[[ DATA FOR THE TASK, beginning ]]
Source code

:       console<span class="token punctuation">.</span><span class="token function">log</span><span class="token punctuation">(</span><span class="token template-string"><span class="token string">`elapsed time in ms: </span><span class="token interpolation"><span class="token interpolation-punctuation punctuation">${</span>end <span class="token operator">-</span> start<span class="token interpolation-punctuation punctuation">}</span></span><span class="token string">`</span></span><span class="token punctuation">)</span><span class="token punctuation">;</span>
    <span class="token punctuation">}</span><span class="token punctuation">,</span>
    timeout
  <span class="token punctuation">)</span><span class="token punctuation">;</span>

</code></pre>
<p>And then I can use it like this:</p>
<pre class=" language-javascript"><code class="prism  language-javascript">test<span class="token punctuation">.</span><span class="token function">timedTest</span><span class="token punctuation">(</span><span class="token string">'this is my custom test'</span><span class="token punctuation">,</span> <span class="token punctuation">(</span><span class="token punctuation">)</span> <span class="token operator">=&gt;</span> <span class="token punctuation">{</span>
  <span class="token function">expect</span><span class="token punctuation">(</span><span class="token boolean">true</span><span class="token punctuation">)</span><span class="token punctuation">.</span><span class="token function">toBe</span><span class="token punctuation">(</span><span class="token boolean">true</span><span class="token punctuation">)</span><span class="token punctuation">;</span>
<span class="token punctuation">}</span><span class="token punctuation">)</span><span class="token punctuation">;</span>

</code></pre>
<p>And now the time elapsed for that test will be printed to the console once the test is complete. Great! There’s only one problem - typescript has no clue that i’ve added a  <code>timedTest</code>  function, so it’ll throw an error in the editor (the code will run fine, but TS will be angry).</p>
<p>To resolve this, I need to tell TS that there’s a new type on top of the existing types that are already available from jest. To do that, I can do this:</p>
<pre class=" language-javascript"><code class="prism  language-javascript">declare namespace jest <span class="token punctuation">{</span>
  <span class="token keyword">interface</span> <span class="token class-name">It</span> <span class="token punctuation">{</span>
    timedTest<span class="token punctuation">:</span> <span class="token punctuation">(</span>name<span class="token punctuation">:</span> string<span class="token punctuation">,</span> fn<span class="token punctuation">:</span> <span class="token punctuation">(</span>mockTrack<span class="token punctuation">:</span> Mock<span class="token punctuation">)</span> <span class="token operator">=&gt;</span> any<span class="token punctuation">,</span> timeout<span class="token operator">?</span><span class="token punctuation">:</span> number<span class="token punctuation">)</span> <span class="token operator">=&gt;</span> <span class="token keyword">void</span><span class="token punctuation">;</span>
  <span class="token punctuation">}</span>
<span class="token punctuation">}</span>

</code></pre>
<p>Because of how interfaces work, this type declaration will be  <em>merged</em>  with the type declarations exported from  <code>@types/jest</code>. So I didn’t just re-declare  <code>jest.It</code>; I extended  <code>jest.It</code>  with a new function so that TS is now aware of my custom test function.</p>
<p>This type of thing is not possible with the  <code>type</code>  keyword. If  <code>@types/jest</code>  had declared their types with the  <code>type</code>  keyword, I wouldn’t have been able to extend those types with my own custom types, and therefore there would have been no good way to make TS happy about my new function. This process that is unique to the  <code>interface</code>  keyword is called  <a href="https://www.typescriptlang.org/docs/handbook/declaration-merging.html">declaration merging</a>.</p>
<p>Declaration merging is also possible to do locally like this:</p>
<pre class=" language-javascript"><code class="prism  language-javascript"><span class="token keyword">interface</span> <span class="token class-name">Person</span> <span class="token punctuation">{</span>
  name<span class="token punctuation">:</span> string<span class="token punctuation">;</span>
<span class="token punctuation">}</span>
[[ DATA FOR THE TASK, end ]]
• [INSTRUCTIONS FOR THE TASK]: Copy out the material above in its entirety. Every detail must match.

• [ANSWER SPACE]:
Source code

:       console<span class="token punctuation">.</span><span class="token function">log</span><span class="token punctuation">(</span><span class="token template-string"><span class="token string">`elapsed time in ms: </span><span class="token interpolation"><span class="token interpolation-punctuation punctuation">${</span>end <span class="token operator">-</span> start<span class="token interpolation-punctuation punctuation">}</span></span><span class="token string">`</span></span><span class="token punctuation">)</span><span class="token punctuation">;</span>
    <span class="token punctuation">}</span><span class="token punctuation">,</span>
    timeout
  <span class="token punctuation">)</span><span class="token punctuation">;</span>

</code></pre>
<p>And then I can use it like this:</p>
<pre class=" language-javascript"><code class="prism  language-javascript">test<span class="token punctuation">.</span><span class="token function">timedTest</span><span class="token punctuation">(</span><span class="token string">'this is my custom test'</span><span class="token punctuation">,</span> <span class="token punctuation">(</span><span class="token punctuation">)</span> <span class="token operator">=&gt;</span> <span class="token punctuation">{</span>
  <span class="token function">expect</span><span class="token punctuation">(</span><span class="token boolean">true</span><span class="token punctuation">)</span><span class="token punctuation">.</span><span class="token function">toBe</span><span class="token punctuation">(</span><span class="token boolean">true</span><span class="token punctuation">)</span><span class="token punctuation">;</span>
<span class="token punctuation">}</span><span class="token punctuation">)</span><span class="token punctuation">;</span>

</code></pre>
<p>And now the time elapsed for that test will be printed to the console once the test is complete. Great! There’s only one problem - typescript has no clue that i’ve added a  <code>timedTest</code>  function, so it’ll throw an error in the editor (the code will run fine, but TS will be angry).</p>
<p>To resolve this, I need to tell TS that there’s a new type on top of the existing types that are already available from jest. To do that, I can do this:</p>
<pre class=" language-javascript"><code class="prism  language-javascript">declare namespace jest <span class="token punctuation">{</span>
  <span class="token keyword">interface</span> <span class="token class-name">It</span> <span class="token punctuation">{</span>
    timedTest<span class="token punctuation">:</span> <span class="token punctuation">(</span>name<span class="token punctuation">:</span> string<span class="token punctuation">,</span> fn<span class="token punctuation">:</span> <span class="token punctuation">(</span>mockTrack<span class="token punctuation">:</span> Mock<span class="token punctuation">)</span> <span class="token operator">=&gt;</span> any<span class="token punctuation">,</span> timeout<span class="token operator">?</span><span class="token punctuation">:</span> number<span class="token punctuation">)</span> <span class="token operator">=&gt;</span> <span class="token keyword">void</span><span class="token punctuation">;</span>
  <span class="token punctuation">}</span>
<span class="token punctuation">}</span>

</code></pre>
<p>Because of how interfaces work, this type declaration will be  <em>merged</em>  with the type declarations exported from  <code>@types/jest</code>. So I didn’t just re-declare  <code>jest.It</code>; I extended  <code>jest.It</code>  with a new function so that TS is now aware of my custom test function.</p>
<p>This type of thing is not possible with the  <code>type</code>  keyword. If  <code>@types/jest</code>  had declared their types with the  <code>type</code>  keyword, I wouldn’t have been able to extend those types with my own custom types, and therefore there would have been no good way to make TS happy about my new function. This process that is unique to the  <code>interface</code>  keyword is called  <a href="https://www.typescriptlang.org/docs/handbook/declaration-merging.html">declaration merging</a>.</p>
<p>Declaration merging is also possible to do locally like this:</p>
<pre class=" language-javascript"><code class="prism  language-javascript"><span class="token keyword">interface</span> <span class="token class-name">Person</span> <span class="token punctuation">{</span>
  name<span class="token punctuation">:</span> string<span class="token punctuation">;</span>
<span class="token punctuation">}</span>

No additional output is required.